Thank you for spending the time reviewing our paper. We believe that some misunderstandings of our work made the evaluation overly harsh, and we hope that you can reconsider our contributions based on the clarifications provided below.

[Q1] The paper defines causal interpretability as “models within the exact model class yield consistent answers to the same counterfactual query.” What precisely is meant by model class in this context? For black-box and concept-based models, how should we determine whether two models belong to the same class?

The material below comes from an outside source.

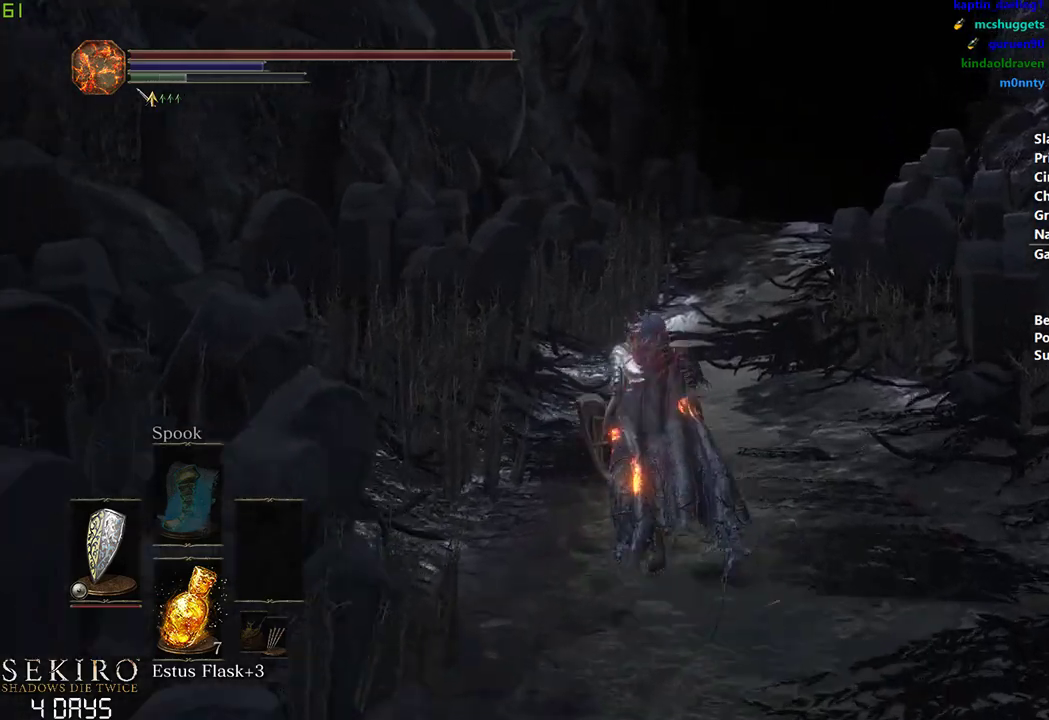
{"buttons": ["B"], "left_stick": "center", "right_stick": "center", "events": [[350, "B", "down"]]}
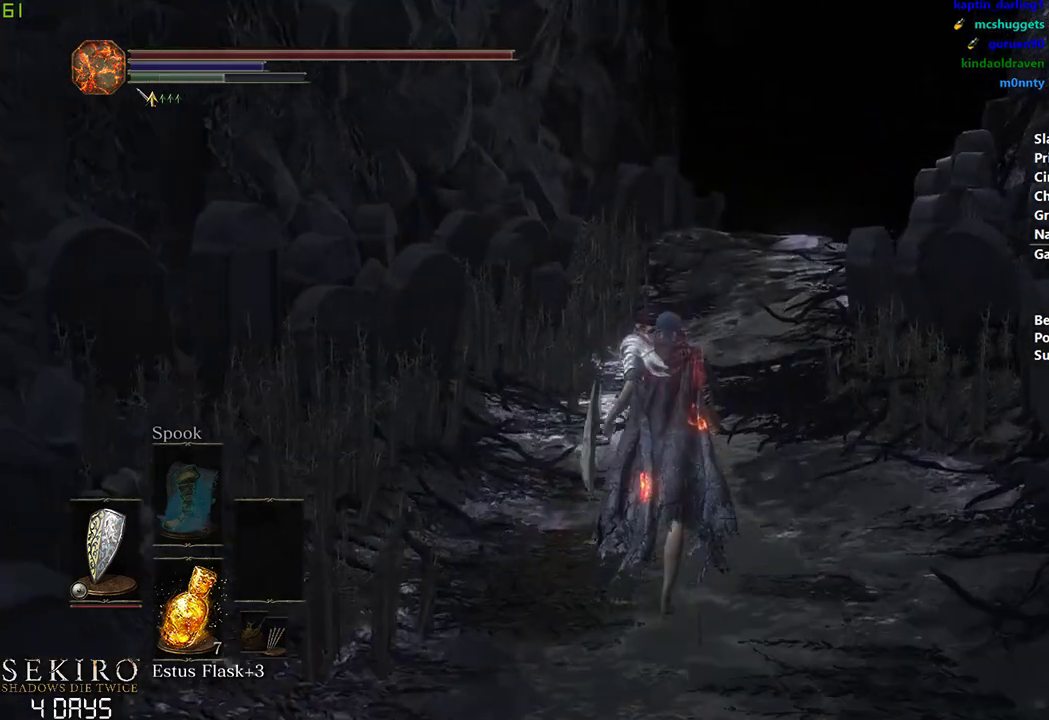
{"buttons": ["B"], "left_stick": "center", "right_stick": "center", "events": []}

The model class in our paper refers to the set of all functions or hypotheses that a particular type of model can represent. $\Omega_\text{BP}$ is a model class that includes all black-box models that use the image $\mathbf{X}$ to predict the label (lines 124-125) (using the image $\mathbf{X}$ to predict the label is the particular type). A (classic) concept-based model class, $\Omega_\text{CP}$ , refers to all predictive models that use all concepts $\mathbf{V}$ for label prediction (lines 126-127). Generalized concept-based model class, $\Omega_{\text{GCP}(\mathbf{T})}$ , refers to all predictive models that use the feature set $\mathbf{T}$ for prediction (lines 227-228).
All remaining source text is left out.